當事人秦忘可不知道因為自己,朝堂上掀起了怎樣的一波風詭雲譎。

把所有事情都安排下去之後,沒有一個月,秦忘就華麗麗地病倒了。

想來也是,秦忘從火龍島到新州,又從新州到赤城,這一路上多次受傷,新傷加上舊傷,根本就沒有好過。再加上一路奔波和這段時間超高強度的工作和內心煎熬,正常人早就支撐不住了,也就是他從小築基,體質強於常人太多,硬生生支撐了下來。

可是即便這樣,當身上的壓力一去,他就再也支撐不住了,在一個晚上,正在處理公務的時候,突然暈倒。

這一暈,就是七天七夜,可是急壞了赤城所有人。
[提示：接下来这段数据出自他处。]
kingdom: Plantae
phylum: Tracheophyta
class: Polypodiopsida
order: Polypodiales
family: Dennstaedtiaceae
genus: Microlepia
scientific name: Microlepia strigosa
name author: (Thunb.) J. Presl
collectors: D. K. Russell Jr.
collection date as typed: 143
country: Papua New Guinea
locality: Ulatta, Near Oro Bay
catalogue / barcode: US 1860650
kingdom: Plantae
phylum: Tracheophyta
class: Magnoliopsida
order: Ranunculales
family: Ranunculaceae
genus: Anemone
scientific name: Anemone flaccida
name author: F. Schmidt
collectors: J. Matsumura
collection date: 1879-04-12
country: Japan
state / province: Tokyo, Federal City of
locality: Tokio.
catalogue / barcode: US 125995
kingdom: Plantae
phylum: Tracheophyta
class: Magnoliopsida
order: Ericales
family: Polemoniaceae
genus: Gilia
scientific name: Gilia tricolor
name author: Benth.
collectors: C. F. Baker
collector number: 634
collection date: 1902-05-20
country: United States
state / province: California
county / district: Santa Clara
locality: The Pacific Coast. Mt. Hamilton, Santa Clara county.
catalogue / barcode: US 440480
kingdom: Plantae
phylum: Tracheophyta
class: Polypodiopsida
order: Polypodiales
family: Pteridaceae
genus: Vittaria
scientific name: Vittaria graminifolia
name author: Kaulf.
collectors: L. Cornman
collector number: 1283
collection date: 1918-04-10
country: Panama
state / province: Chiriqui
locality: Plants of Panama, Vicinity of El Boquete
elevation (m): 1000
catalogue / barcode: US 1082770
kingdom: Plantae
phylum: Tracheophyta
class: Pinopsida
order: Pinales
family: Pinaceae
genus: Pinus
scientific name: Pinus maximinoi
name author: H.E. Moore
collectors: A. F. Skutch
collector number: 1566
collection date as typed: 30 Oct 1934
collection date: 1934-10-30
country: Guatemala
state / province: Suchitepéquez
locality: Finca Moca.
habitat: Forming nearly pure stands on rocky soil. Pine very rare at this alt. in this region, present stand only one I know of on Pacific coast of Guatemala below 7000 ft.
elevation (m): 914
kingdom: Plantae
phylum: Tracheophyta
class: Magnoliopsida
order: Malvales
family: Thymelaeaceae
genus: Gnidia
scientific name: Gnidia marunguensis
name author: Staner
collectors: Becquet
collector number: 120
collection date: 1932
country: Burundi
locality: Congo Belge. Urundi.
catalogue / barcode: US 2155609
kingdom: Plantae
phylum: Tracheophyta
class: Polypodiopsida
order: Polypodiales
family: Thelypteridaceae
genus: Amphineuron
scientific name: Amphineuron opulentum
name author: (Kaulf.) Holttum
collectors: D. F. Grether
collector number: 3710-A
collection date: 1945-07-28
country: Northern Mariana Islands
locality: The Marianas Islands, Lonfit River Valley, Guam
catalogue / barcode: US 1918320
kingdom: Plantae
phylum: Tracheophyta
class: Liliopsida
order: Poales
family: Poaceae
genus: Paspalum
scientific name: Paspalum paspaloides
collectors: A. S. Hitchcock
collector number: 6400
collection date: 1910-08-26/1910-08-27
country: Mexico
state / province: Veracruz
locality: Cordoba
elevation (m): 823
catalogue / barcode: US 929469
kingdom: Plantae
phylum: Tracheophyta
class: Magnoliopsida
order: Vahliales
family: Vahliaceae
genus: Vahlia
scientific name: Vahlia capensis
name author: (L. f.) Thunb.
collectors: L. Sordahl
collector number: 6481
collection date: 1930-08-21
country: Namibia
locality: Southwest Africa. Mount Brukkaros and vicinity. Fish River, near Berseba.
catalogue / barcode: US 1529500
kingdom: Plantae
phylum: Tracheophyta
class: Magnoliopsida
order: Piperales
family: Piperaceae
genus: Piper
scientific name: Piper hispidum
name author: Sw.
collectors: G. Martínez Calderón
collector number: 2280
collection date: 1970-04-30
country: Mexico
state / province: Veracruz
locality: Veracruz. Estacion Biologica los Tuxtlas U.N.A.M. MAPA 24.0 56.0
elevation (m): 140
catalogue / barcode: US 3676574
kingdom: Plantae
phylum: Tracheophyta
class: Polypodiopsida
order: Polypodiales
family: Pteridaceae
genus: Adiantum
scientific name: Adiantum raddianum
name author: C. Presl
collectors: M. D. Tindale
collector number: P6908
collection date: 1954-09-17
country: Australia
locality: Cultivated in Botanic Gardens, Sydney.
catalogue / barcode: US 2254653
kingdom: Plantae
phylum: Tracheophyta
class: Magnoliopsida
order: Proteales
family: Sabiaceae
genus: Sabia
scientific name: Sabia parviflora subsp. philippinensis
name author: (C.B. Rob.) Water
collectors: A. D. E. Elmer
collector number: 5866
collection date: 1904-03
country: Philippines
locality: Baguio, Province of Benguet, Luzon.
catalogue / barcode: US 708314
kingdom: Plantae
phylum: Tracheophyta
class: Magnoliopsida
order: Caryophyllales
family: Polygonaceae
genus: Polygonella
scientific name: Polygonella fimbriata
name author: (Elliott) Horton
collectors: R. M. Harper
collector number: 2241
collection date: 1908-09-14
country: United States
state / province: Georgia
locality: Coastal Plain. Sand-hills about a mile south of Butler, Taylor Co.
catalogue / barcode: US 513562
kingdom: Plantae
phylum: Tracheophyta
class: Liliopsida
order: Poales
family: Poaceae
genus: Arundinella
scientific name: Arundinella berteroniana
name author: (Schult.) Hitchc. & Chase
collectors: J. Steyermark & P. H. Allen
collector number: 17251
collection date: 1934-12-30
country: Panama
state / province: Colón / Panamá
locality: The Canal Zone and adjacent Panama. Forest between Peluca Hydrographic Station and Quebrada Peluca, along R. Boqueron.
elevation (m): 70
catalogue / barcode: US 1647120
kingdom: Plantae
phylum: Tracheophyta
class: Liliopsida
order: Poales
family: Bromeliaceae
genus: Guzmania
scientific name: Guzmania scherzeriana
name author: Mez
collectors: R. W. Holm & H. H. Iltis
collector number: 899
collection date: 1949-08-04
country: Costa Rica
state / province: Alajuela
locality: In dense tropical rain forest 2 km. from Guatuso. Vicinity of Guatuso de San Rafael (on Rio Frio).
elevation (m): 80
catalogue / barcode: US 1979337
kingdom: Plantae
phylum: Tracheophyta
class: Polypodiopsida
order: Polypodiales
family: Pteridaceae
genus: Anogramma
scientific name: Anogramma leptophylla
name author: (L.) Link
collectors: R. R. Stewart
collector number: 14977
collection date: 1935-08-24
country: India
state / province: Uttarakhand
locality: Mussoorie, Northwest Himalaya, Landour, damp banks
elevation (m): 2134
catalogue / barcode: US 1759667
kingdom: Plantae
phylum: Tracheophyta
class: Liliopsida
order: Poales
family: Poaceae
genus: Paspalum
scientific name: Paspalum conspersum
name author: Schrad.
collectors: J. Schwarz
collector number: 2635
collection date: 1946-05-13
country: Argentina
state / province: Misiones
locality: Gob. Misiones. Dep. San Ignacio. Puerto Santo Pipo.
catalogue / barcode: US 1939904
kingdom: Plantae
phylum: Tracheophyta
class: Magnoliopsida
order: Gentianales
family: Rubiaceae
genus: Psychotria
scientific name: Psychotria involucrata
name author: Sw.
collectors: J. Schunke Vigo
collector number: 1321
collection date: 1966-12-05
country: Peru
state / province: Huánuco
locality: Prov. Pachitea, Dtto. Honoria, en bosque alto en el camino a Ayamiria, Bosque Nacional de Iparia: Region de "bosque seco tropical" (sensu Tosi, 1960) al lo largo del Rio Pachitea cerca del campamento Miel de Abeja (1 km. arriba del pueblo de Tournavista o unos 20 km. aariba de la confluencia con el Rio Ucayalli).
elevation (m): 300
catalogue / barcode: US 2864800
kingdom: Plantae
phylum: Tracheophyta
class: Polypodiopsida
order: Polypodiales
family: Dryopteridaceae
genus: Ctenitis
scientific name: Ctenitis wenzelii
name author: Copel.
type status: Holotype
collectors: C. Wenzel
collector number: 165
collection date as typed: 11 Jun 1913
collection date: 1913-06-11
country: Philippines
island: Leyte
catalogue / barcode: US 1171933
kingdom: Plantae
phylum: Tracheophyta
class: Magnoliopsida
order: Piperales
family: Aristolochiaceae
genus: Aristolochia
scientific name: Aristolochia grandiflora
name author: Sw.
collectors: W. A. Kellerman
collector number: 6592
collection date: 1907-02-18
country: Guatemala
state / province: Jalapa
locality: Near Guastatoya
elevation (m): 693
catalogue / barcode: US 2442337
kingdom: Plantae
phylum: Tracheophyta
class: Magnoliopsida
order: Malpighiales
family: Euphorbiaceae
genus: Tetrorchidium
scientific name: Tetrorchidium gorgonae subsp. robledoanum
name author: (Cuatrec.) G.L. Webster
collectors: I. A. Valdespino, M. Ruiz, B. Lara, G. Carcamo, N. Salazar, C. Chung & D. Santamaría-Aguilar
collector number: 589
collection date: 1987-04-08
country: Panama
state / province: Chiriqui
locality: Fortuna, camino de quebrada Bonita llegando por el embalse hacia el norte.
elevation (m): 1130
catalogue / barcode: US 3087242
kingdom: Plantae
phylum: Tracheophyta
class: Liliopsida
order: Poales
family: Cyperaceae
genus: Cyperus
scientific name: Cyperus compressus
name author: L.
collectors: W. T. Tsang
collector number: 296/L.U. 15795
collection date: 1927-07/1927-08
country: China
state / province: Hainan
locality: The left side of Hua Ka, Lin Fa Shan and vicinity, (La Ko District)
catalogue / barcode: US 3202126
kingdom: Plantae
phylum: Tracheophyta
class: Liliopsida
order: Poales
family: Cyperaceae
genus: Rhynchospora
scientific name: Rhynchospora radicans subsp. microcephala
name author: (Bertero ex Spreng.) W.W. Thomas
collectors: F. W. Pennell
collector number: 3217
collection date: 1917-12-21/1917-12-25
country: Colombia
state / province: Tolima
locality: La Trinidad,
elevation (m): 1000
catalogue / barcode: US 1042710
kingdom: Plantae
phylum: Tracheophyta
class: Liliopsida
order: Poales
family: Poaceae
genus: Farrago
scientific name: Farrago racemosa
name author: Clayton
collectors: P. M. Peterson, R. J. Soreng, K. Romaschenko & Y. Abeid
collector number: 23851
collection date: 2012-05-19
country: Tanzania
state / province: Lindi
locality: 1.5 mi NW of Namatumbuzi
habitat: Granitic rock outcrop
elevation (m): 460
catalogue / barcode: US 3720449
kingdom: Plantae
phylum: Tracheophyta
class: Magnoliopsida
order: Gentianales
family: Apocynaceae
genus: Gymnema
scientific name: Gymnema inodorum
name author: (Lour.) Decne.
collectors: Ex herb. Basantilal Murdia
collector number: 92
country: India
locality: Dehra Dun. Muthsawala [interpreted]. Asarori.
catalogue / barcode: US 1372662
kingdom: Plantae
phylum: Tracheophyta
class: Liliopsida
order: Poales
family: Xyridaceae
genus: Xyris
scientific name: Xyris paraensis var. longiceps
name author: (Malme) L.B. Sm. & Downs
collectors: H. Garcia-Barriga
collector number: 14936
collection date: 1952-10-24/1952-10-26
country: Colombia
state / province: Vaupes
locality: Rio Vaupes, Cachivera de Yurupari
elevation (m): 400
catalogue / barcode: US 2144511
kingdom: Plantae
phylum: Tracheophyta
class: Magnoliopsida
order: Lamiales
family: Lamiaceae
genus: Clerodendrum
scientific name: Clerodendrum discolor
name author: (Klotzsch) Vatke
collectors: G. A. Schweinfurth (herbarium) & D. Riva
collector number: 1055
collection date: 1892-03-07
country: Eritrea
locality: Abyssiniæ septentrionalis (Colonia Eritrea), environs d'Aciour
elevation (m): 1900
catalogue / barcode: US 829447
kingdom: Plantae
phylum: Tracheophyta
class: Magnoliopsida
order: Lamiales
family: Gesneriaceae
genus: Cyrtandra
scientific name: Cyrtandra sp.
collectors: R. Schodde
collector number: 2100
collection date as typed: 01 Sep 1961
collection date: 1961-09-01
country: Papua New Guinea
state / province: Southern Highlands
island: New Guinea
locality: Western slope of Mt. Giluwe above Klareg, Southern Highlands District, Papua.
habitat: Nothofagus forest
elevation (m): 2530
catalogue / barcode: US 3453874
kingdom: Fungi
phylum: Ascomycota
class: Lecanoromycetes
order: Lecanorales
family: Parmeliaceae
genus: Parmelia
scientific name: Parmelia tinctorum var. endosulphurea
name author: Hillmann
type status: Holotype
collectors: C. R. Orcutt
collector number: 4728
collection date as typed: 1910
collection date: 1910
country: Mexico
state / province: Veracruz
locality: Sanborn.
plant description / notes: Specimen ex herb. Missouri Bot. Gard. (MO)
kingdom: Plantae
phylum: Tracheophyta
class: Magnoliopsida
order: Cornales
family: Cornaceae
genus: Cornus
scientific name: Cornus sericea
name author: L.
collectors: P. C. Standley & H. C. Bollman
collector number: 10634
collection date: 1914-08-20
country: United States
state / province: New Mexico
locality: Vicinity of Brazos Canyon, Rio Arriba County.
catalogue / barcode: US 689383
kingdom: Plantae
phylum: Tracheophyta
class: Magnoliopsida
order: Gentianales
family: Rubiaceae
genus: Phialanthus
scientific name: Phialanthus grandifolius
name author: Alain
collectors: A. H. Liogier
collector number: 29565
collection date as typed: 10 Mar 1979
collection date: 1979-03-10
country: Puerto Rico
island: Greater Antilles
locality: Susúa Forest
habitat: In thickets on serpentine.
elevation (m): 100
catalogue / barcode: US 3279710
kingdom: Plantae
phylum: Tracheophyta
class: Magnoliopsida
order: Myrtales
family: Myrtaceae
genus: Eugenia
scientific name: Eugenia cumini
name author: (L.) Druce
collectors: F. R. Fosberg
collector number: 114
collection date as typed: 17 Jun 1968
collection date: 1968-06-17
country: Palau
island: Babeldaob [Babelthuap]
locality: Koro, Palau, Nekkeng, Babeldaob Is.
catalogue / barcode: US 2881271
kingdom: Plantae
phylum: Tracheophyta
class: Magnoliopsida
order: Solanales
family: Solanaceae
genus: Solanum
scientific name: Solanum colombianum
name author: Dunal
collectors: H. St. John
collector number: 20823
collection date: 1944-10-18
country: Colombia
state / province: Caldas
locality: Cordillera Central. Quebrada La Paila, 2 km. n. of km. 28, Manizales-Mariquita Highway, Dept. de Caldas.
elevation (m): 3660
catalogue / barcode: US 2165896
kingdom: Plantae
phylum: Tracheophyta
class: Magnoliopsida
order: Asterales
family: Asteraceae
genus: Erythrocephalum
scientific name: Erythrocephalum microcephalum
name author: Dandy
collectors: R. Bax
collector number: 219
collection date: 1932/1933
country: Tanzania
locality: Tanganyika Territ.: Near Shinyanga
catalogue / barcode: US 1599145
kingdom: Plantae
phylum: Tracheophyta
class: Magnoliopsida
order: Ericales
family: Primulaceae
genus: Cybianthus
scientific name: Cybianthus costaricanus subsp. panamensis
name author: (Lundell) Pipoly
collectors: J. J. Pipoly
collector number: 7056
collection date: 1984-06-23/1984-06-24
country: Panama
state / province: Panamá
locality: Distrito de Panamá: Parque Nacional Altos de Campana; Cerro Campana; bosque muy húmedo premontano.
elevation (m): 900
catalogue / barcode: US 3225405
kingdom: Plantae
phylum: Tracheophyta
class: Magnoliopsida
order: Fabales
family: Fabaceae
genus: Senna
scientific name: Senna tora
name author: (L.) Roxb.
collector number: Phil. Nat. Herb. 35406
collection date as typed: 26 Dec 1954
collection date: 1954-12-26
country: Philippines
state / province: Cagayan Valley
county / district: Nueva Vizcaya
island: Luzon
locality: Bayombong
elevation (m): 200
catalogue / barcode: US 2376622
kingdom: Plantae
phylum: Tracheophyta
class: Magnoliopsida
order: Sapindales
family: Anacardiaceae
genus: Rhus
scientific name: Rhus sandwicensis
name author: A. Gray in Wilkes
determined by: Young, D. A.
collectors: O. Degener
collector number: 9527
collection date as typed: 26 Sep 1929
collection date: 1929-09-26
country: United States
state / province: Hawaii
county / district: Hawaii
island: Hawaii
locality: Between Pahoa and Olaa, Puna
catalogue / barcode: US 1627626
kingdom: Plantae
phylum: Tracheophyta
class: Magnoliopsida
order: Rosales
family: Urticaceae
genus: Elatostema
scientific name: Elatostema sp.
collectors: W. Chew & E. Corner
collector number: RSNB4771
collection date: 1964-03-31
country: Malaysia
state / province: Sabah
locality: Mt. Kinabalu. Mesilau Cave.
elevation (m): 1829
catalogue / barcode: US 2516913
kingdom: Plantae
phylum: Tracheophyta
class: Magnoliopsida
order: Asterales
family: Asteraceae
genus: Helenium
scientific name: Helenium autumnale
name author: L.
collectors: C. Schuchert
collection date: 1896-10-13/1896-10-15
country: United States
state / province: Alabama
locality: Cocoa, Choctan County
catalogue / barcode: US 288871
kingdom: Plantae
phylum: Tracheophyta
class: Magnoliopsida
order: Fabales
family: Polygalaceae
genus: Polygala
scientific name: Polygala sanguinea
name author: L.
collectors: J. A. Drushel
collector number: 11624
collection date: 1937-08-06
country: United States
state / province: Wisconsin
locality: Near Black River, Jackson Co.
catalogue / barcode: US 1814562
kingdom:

延醫請藥自不必說,陳婉兒、秦青、黃楚楚三女日夜守護在他的床前,盡心盡力地照顧他。難過了,絕望了,就抱著秦忘沒有知覺的身體大哭一場,然後擦乾眼淚,繼續喂水餵飯,端屎端尿,沒有一絲怨言。

秦忘醒來的時候,看到的是三個矇頭垢面、面色憔悴的大小美人,偏偏這傢伙也沒良心,第一句話居然是,“你們仨怎麼成了這副樣子了?”搞得三人又惱又羞,狠狠拍打了他幾下,落荒而逃。

又過了十幾天,秦忘終於能下地了,但是老話說得好,病來如山倒,病去如抽絲,現在的秦忘虛弱的就像個嬰兒。他現在只能躺在搖椅裡曬太陽,楊軒等人也不敢拿什麼事兒驚擾他,能處理的都處理了。好在最近所有事兒都在預料之中,沒有什麼突發狀況,他們都處理得了。

此刻秦忘就在搖椅裡,悠閒地午睡中。已經五月中旬了,雖然這幾年北地天氣邪性,但是春天還是來了。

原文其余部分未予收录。